« (...) "Português", assim sem mais, como nome de língua, que se saiba, apareceu apenas já bem entrado o século XV. Foi D. Pedro, um ilustre tradutor, infante nas horas vagas, que assim escreveu na introdução à sua tradução do Livro dos Ofícios, de Cícero, dedicada ao seu irmão, D. Duarte, em 1430. (...)»
Quando Portugal se tornou independente, os habitantes do novo reino continuaram a usar a língua que já usavam antes. Esta língua não tinha nome e não era particularmente diferente da língua falada na Galiza. Ninguém considerou necessário declarar qual era o idioma do reino. Dizemos hoje que o latim era oficial, mas esse conceito não existia, pelo menos com a definição que lhe damos hoje. O latim era a língua usada, na escrita, por quem escrevia − que eram poucos.
O reino expandiu-se para sul e, com ele, veio o idioma. No Sul, falava-se ainda latim hispânico já muito mudado e com muitas influências árabes − a língua a que chamamos hoje moçárabe. A língua do Norte era a língua da corte e dos soldados, da administração. A população acabou por moldar o seu latim a esse outro latim, incrustando-lhe umas pepitas moçárabes.
Aquele antigo latim do Norte − a que podemos chamar galécio, galego, portucalense, romance da Galécia ou da Galiza… − ganhou outro sabor, outros sons, algumas outras palavras, um tom ligeiramente diferente ao misturar-se com o latim do Sul, mas não deixou de ser a língua do Noroeste, agora transplantada para Sul, agora falada da Corunha ao Algarve.
Por alturas de D. Dinis, esta língua romance passou a ser usada nos documentos, mas ainda não tinha nome. No final do século XIV, temos revoluções, a batalha de Aljubarrota… A nobreza nortenha perde influência, a burguesia lisboeta alça-se à posição de classe dominante − e tudo o mais que faz parte da História.

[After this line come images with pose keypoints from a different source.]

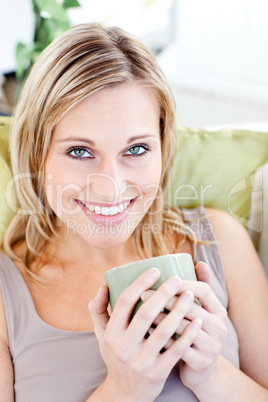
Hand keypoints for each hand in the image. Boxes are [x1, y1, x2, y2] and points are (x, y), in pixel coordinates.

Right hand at [89, 268, 201, 401]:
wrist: (125, 393)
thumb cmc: (115, 355)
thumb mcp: (101, 335)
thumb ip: (98, 309)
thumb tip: (103, 285)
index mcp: (111, 333)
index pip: (125, 302)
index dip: (140, 283)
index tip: (155, 270)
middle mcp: (123, 347)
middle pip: (146, 314)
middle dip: (163, 294)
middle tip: (177, 279)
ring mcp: (140, 362)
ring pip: (162, 332)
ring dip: (178, 311)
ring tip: (190, 295)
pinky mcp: (156, 374)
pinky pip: (175, 352)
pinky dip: (187, 336)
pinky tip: (197, 322)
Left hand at [142, 262, 227, 390]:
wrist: (203, 370)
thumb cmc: (195, 332)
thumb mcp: (201, 311)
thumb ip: (199, 287)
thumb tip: (200, 262)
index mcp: (219, 311)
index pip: (204, 289)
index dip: (183, 283)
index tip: (160, 278)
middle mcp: (220, 327)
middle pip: (191, 307)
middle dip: (165, 298)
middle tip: (144, 294)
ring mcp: (212, 346)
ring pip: (182, 327)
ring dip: (159, 317)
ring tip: (141, 312)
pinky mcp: (201, 362)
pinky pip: (177, 347)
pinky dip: (160, 338)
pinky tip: (145, 332)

Lisboa é agora a capital e poucos se lembram de que a língua veio de norte. Mesmo com outras palavras e outro sotaque, nas suas estruturas e características principais, a língua que Portugal assumiu como sua é a língua criada em parte do território da antiga Galécia. Não houve, aliás, um ponto em que o galego e o português se separassem claramente.
Por alturas do reinado de D. Dinis, o romance falado em Portugal começou a ser usado nos documentos oficiais. Ninguém lhe deu nome, no entanto. Aquela era a «linguagem», nome que se dava a essa forma de falar diferente do latim. Começaram a aparecer referências à «linguagem português» (a concordância era peculiar, mas era assim).
«Português», assim sem mais, como nome de língua, que se saiba, apareceu apenas já bem entrado o século XV. Foi D. Pedro, um ilustre tradutor, infante nas horas vagas, que assim escreveu na introdução à sua tradução do Livro dos Ofícios, de Cícero, dedicada ao seu irmão, D. Duarte, em 1430:
«E por que nom sey per que aventuira se acertou que huü livro, que assaz d’annos ha me deu nosso irmãao, o Infante Dom Fernando, o qual Tullio compôs, e chama-se "dos Oficios", em este anno passado tomey afeiçom a leer per elle. E quanto mais liia tanto me parecia melhor e mais virtuoso, e non soomente a mym, mas assy parecia a alguüs outros a que eu liia em portugues alguüs seos capítulos, em tanto que per elles algüas vee[ses] fuy requerido que tornasse este livro em esta linguagem.»
(Uso a transcrição presente no artigo Cícero em Portugal: momentos de humanismo cívico, de Aires Augusto Nascimento. Uma versão levemente actualizada do mesmo extracto encontra-se em Assim Nasceu Uma Língua, livro em que Fernando Venâncio conta esta história.)
D. Pedro, o Infante das Sete Partidas, filho de D. João e de D. Filipa de Lencastre, aventureiro, tradutor, personagem quase mítica da História… Parece ter sido ele quem pela primeira vez escreveu o nome da nossa língua, embora a língua já existisse havia muitos séculos.
Nunca poderemos ter a certeza, pois nada impede que amanhã se descubra um documento mais antigo com o nome do idioma (ou talvez até já esteja neste momento nas mãos de algum estudioso). Aliás, ninguém saberá se não houve documento mais antigo que se perdeu, em que alguém dava nome ao português. Dito isto, D. Pedro não deixa de ser um excelente padrinho para este idioma de um recanto perdido do antigo Império Romano, que depois se espalhou e se misturou pelas sete partidas no mundo.